Nell’arte, Alessandro Loddo, ha ritrovato se stesso.

«Per me l’arte e amara, l’arte e amarezza; l’arte e assecondare la propria pazzia; e ambizione, E nutrimento per la propria anima e corrosione della stessa. Come la lava sgorga dal cratere del vulcano, ogni idea che erompe dal tormento delle nostre menti deliranti, scaturisce dal bisogno disperato di dare origine ad una creatura, che diventi poi immutabile. Eterna. L’arte genera silenzio. Quando dipingo, i miei sensi sono tutti concentrati sul pennello e sul pigmento. Non esiste lo scorrere del tempo, non esiste fatica, dolore, calore, freddo, fame o sete. Ho scoperto che questa percezione che ognuno di noi ha provato almeno una volta nella vita viene definita ipofrontalità transitoria, o semplicemente FLOW (Fluire o Stato di flusso). Uno dei miei obiettivi futuri a breve termine sarà quello di controllare a mio piacimento questo stato di coscienza. A lungo termine continuerò a studiare, a dipingere, a creare. Ho qualche idea in testa in fase embrionale, che spero un giorno di portare alla luce. Magari sulla scia del Progetto a cui abbiamo dato forma completa nel 2018. Continuerò a curarmi, perché dopo quasi 19 anni, pur essendo guarito dal cancro, il mio fisico e la mia mente non lo sono affatto.»

«Molte persone associano la guarigione dal cancro alla guarigione completa del paziente. Purtroppo non è così. Noi “guariti” sopravviviamo all’interno di una specie di limbo, tra i danni provocati dai farmaci e le malattie scaturite dalle terapie effettuate per i tumori, all’inefficiente se non totale mancanza di un programma terapeutico preposto per la nostra salute. Oggi parliamo giustamente tantissimo di Long Covid, di fatica cronica, di nebbia mentale, di dolori fisici ed emotivi provocati dalla pandemia, ed è un bene. Ma probabilmente quasi nessuno sa che tante di queste condizioni, anche peggiori se non invalidanti ad essere sincero, qualcuno, o forse tanti di noi “ex” pazienti oncologici le viviamo ogni giorno da quando ci è stata consegnata la diagnosi, e da quando siamo stati considerati guariti/sani/in salute dai medici e dalla ricerca. Ci si concentra quasi solo ed esclusivamente sulla malattia primaria e sulla sua cura, cosa giusta, ma quasi mai sui danni provocati da essa, e gli effetti che questa procura sulla qualità della vita delle persone. Sulla qualità del loro-nostro futuro. Noi pazienti non siamo solo pazienti, siamo Persone, tutte con bisogni diversi l’uno dall’altro, ma con un desiderio unico che credo unisca tutti: avere una prospettiva di vita appagante, e un futuro degno di questa esistenza.»
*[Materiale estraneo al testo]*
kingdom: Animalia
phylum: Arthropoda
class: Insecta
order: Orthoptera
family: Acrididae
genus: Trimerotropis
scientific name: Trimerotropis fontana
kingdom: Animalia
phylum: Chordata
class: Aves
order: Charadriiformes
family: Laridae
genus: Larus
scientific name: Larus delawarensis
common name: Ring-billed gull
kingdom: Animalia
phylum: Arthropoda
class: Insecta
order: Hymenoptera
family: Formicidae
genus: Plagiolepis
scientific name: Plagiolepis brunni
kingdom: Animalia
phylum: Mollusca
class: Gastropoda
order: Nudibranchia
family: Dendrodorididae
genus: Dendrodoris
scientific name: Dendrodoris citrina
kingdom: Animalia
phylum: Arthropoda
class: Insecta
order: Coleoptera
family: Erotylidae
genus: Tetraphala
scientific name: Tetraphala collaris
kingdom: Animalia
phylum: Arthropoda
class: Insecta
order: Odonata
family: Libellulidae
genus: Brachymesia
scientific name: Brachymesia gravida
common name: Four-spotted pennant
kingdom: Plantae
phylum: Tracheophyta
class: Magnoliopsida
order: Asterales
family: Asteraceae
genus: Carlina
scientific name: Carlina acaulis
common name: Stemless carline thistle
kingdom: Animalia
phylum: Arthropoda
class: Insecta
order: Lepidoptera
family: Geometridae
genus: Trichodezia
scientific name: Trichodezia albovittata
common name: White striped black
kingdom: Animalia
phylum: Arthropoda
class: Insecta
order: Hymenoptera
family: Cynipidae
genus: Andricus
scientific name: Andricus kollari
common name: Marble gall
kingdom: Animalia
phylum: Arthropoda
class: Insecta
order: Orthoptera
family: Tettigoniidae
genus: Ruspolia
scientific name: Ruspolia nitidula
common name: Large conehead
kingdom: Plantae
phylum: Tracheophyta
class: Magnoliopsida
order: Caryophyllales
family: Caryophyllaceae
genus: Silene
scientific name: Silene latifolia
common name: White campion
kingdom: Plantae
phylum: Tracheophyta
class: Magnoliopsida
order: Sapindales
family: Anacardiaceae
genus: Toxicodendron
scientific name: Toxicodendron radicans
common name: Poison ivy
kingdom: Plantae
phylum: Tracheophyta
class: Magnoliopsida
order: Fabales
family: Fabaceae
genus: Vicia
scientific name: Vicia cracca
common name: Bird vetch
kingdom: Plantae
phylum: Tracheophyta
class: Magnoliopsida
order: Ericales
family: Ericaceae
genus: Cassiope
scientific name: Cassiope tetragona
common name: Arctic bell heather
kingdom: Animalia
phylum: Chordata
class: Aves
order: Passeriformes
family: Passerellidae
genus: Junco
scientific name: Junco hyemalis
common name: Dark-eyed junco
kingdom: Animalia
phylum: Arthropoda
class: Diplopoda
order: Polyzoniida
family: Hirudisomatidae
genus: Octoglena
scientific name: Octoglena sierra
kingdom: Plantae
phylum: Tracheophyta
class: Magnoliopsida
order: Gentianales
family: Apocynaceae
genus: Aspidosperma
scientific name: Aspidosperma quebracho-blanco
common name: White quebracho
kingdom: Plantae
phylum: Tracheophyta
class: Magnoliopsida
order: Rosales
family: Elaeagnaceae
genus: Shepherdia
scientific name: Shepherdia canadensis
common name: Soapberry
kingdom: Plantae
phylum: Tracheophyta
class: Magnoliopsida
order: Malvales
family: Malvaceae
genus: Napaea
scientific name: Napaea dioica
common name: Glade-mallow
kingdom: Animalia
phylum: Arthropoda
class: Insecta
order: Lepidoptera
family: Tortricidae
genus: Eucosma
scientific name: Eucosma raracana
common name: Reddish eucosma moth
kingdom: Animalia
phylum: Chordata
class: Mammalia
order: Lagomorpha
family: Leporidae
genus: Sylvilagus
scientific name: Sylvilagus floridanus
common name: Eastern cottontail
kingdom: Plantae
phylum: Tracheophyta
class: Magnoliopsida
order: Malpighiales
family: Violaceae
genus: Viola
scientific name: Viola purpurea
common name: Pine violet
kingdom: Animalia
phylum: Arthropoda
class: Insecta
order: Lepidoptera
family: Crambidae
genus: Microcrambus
«Un giorno vorrei smettere di essere un sopravvissuto. Ricordiamoci di curare anche le persone, non solo le malattie» chiude. «Consiglio, anzi, spingo tutte le persone, ragazzi e ragazze, uomini e donne, che si trovano in un contesto di salute compromesso, che non si sentono capiti o si sentono soli, a PARLARE, anche pubblicamente, di fare sentire la propria voce, le nostre voci. Non abbiate vergogna di parlare delle vostre malattie, né della personale condizione di salute che per tanti risulta invisibile.»